==== ENTRIES SUPPLIED ====
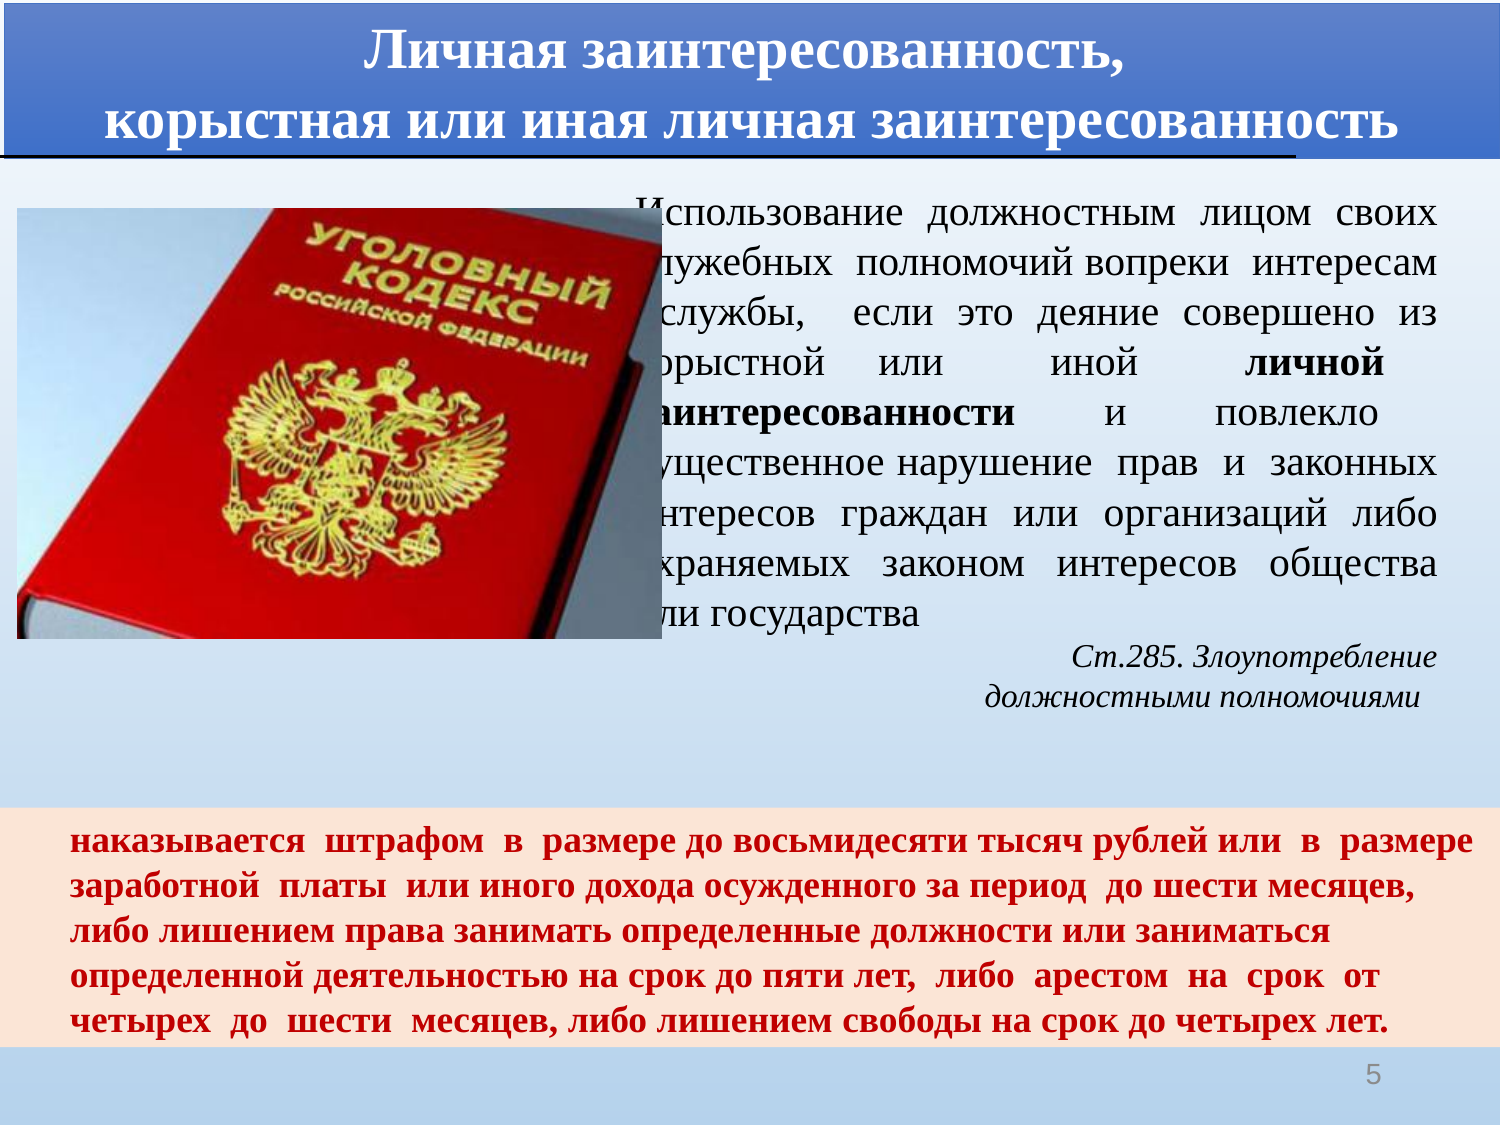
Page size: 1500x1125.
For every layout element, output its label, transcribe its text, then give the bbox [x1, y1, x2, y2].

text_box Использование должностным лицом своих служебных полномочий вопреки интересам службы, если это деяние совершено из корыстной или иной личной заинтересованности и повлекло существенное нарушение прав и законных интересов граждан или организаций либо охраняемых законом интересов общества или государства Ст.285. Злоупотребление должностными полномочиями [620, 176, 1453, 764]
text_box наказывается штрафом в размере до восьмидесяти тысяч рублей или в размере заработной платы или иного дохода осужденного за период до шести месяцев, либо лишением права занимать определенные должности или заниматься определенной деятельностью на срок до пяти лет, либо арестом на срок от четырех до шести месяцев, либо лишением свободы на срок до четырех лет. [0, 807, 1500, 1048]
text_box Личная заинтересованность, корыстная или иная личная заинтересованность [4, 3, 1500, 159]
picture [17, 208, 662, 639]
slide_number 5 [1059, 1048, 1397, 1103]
====
==== ENTRIES SUPPLIED ====
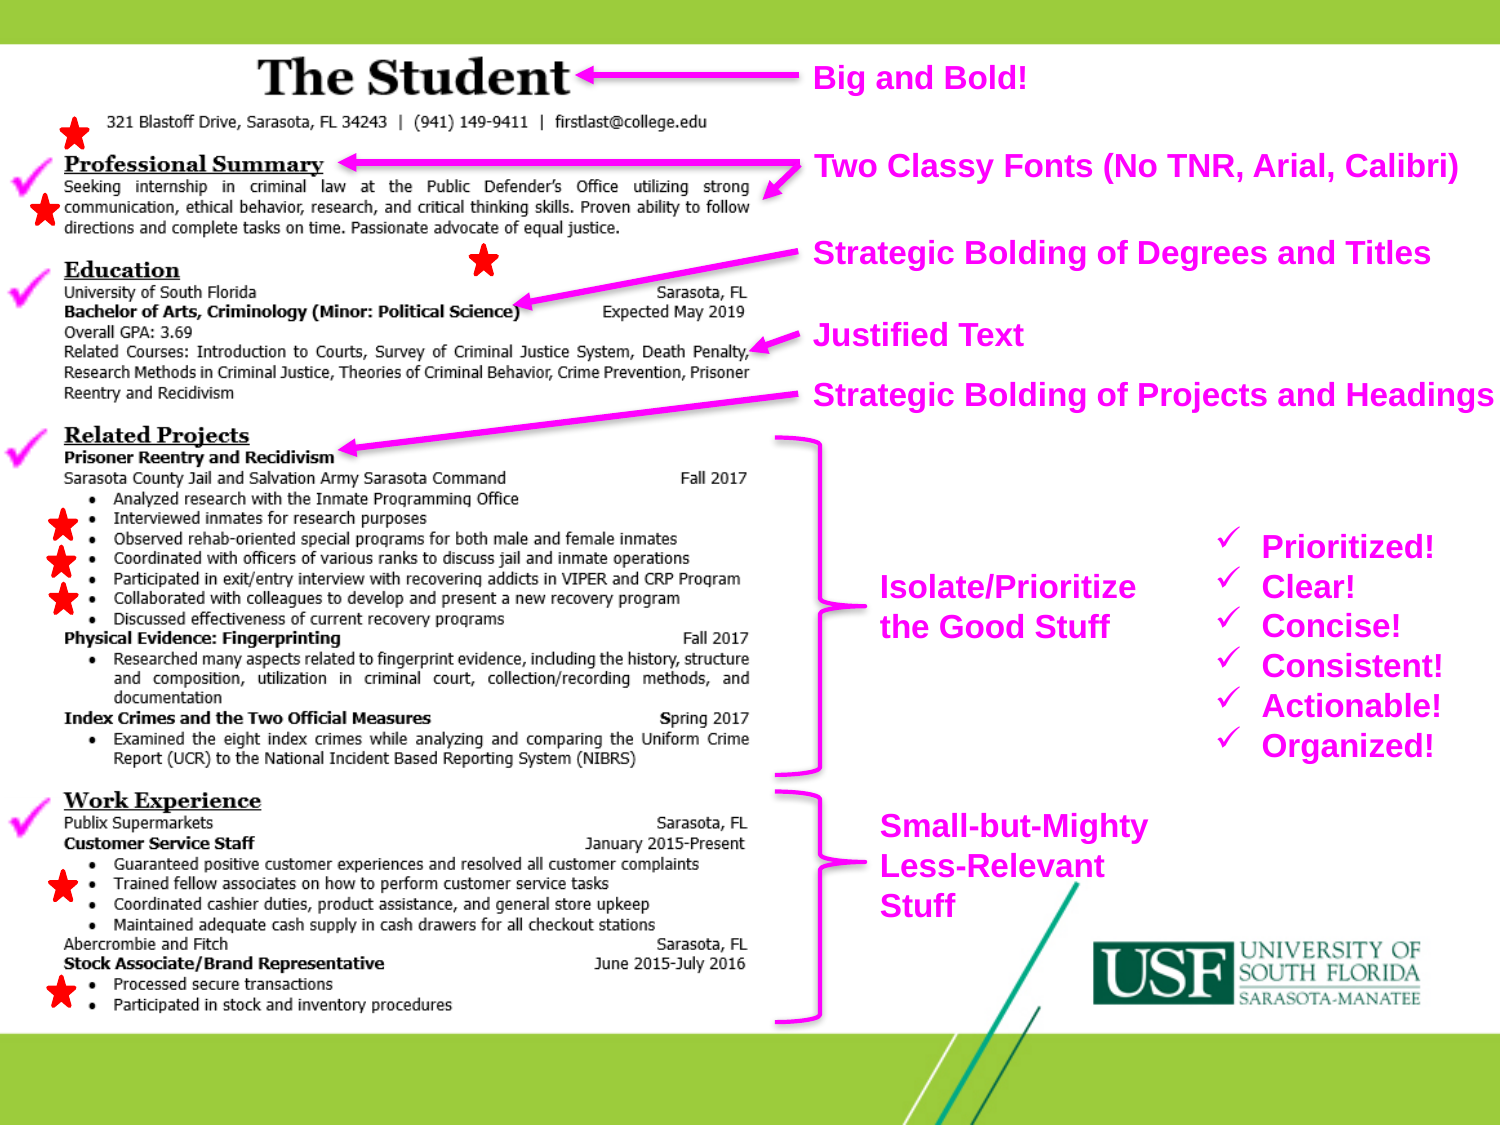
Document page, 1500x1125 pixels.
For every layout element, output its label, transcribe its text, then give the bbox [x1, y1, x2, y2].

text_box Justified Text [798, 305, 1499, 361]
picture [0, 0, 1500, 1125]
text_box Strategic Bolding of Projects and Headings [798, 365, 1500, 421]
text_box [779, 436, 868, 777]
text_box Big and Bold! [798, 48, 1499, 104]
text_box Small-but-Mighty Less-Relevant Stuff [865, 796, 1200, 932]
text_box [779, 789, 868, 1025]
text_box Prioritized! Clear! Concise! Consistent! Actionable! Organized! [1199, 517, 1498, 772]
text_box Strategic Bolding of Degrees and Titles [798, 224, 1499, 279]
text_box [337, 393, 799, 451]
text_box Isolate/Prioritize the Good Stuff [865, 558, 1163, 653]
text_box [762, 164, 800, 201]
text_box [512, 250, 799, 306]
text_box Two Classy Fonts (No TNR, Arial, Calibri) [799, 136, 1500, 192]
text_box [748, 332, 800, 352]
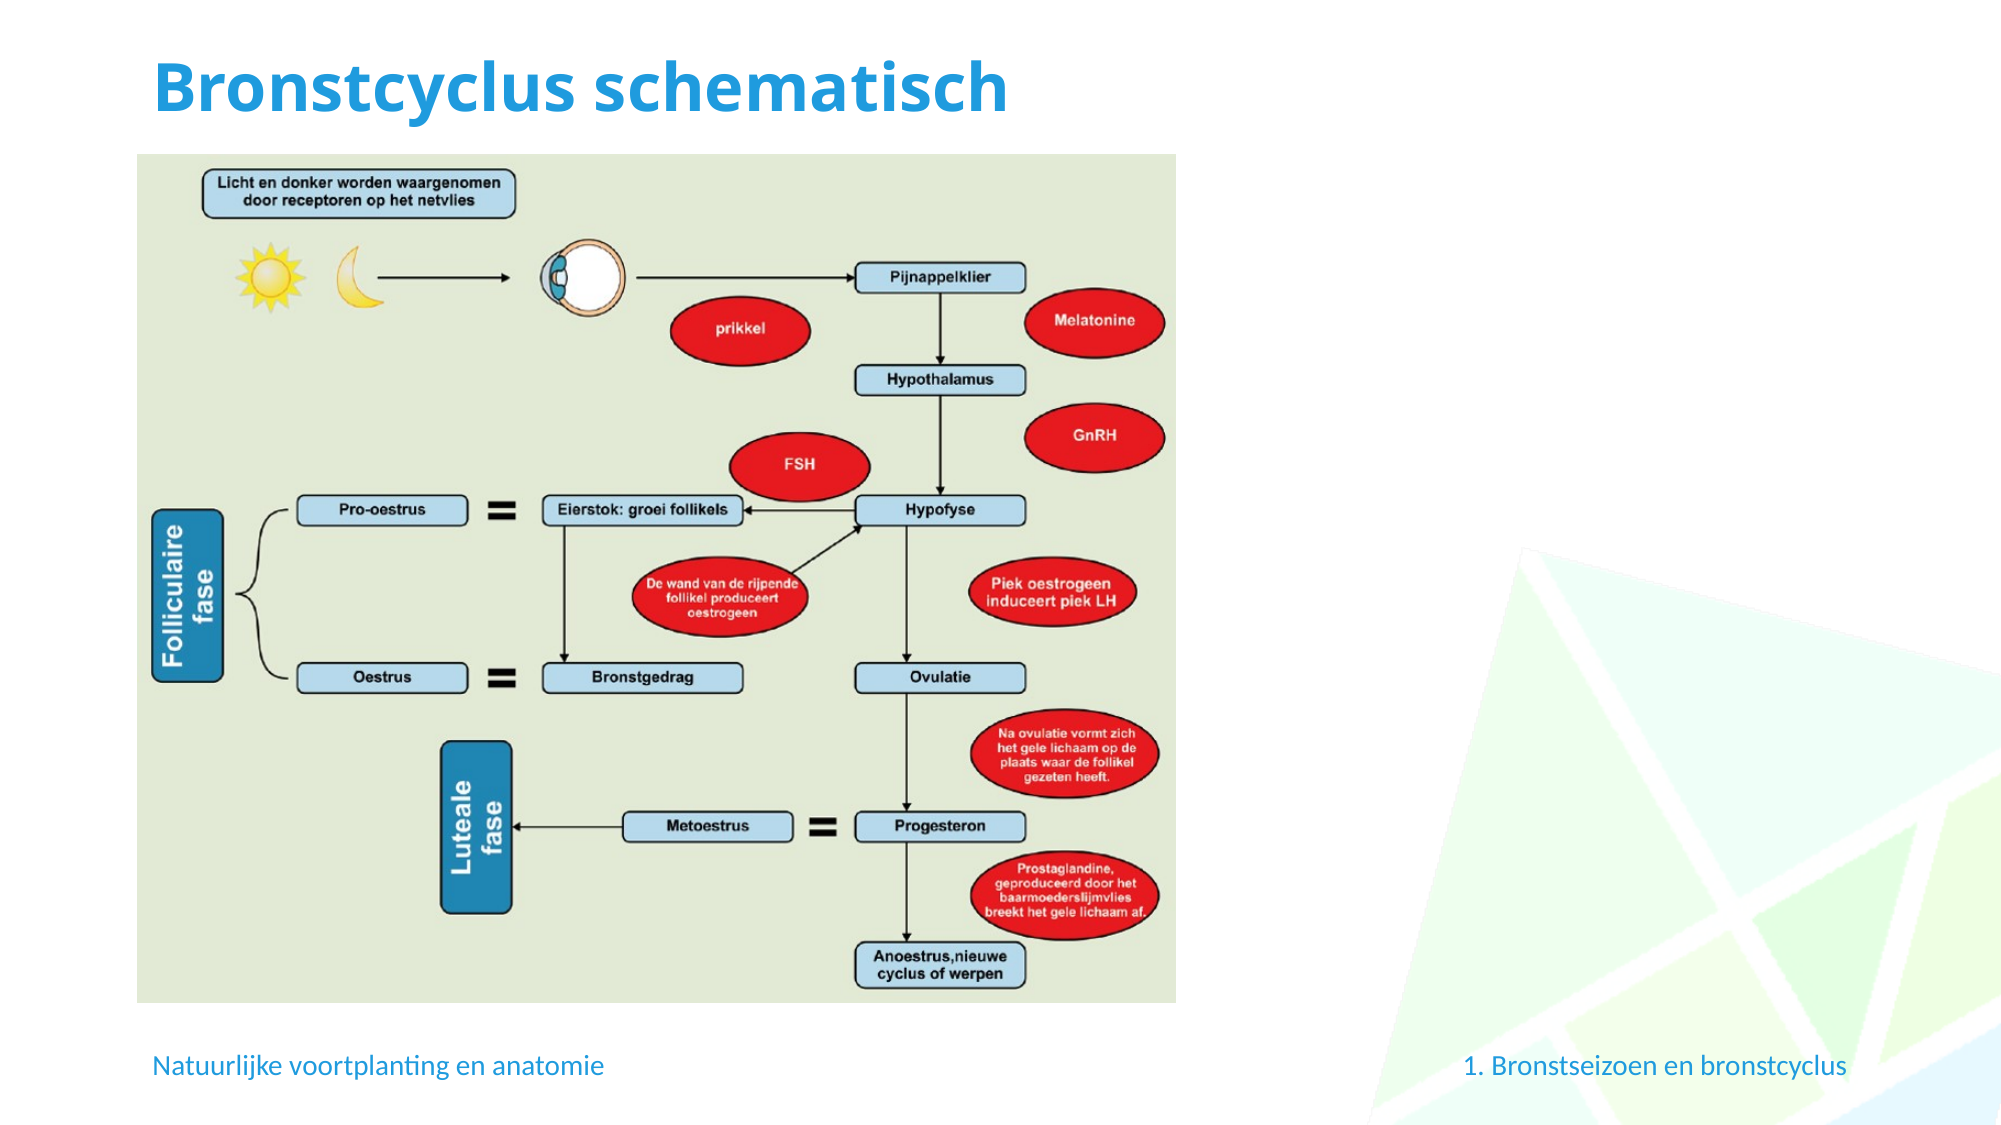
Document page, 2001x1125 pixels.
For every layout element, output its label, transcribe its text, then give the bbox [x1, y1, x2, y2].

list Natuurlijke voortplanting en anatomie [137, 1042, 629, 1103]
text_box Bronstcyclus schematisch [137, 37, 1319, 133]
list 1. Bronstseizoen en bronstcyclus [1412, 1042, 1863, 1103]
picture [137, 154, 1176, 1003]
====
■ **TASK BRIEF**
Considering each line of the records on its own, count those that contain "Document" and give only that number.

■ **ANSWER TO THIS EXERCISE**
2